━━ Material for the task

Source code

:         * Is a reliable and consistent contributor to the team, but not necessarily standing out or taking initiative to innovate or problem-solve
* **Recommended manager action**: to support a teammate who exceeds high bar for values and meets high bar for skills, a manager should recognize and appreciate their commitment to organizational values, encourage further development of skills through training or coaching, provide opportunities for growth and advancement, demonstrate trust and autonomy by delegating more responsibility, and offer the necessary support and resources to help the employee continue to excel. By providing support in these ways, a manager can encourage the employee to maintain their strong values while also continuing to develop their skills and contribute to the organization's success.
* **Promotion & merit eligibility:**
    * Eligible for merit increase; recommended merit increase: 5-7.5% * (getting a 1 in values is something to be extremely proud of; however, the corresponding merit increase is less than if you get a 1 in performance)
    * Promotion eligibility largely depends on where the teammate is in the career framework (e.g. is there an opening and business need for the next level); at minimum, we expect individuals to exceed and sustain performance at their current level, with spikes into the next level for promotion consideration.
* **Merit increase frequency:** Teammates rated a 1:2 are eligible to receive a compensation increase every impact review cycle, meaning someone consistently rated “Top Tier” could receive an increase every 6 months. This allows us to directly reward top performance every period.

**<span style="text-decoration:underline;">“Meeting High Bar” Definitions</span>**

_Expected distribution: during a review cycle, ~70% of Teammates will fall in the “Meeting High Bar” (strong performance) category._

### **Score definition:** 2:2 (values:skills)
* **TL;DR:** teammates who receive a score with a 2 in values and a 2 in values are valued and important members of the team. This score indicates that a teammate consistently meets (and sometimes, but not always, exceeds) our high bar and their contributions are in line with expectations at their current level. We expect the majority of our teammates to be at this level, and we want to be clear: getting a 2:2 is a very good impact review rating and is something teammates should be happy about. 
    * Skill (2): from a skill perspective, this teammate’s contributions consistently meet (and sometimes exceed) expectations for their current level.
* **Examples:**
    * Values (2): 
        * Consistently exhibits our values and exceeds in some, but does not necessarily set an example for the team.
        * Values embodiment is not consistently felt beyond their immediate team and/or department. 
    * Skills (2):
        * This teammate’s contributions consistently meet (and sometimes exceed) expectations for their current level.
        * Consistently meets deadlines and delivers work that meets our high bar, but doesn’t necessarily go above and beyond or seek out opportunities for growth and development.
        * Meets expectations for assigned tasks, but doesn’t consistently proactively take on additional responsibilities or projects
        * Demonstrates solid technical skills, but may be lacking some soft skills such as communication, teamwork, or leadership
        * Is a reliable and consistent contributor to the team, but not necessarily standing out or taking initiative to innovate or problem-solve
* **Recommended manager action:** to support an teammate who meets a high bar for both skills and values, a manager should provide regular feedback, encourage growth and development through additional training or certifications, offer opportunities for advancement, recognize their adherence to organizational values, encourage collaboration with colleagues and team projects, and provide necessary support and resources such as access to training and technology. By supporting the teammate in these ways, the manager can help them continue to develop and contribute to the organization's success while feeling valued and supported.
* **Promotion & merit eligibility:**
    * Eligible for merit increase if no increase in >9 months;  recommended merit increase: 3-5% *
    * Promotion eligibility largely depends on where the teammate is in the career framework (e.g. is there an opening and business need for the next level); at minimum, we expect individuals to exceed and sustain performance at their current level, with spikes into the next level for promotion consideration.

━━━━

◆ Your task
Your task is to set down again, exactly, every line from the beginning of the listing through the line with "performance every period.".

◆ Answer space
Source code

:         * Is a reliable and consistent contributor to the team, but not necessarily standing out or taking initiative to innovate or problem-solve
* **Recommended manager action**: to support a teammate who exceeds high bar for values and meets high bar for skills, a manager should recognize and appreciate their commitment to organizational values, encourage further development of skills through training or coaching, provide opportunities for growth and advancement, demonstrate trust and autonomy by delegating more responsibility, and offer the necessary support and resources to help the employee continue to excel. By providing support in these ways, a manager can encourage the employee to maintain their strong values while also continuing to develop their skills and contribute to the organization's success.
* **Promotion & merit eligibility:**
    * Eligible for merit increase; recommended merit increase: 5-7.5% * (getting a 1 in values is something to be extremely proud of; however, the corresponding merit increase is less than if you get a 1 in performance)
    * Promotion eligibility largely depends on where the teammate is in the career framework (e.g. is there an opening and business need for the next level); at minimum, we expect individuals to exceed and sustain performance at their current level, with spikes into the next level for promotion consideration.
* **Merit increase frequency:** Teammates rated a 1:2 are eligible to receive a compensation increase every impact review cycle, meaning someone consistently rated “Top Tier” could receive an increase every 6 months. This allows us to directly reward top performance every period.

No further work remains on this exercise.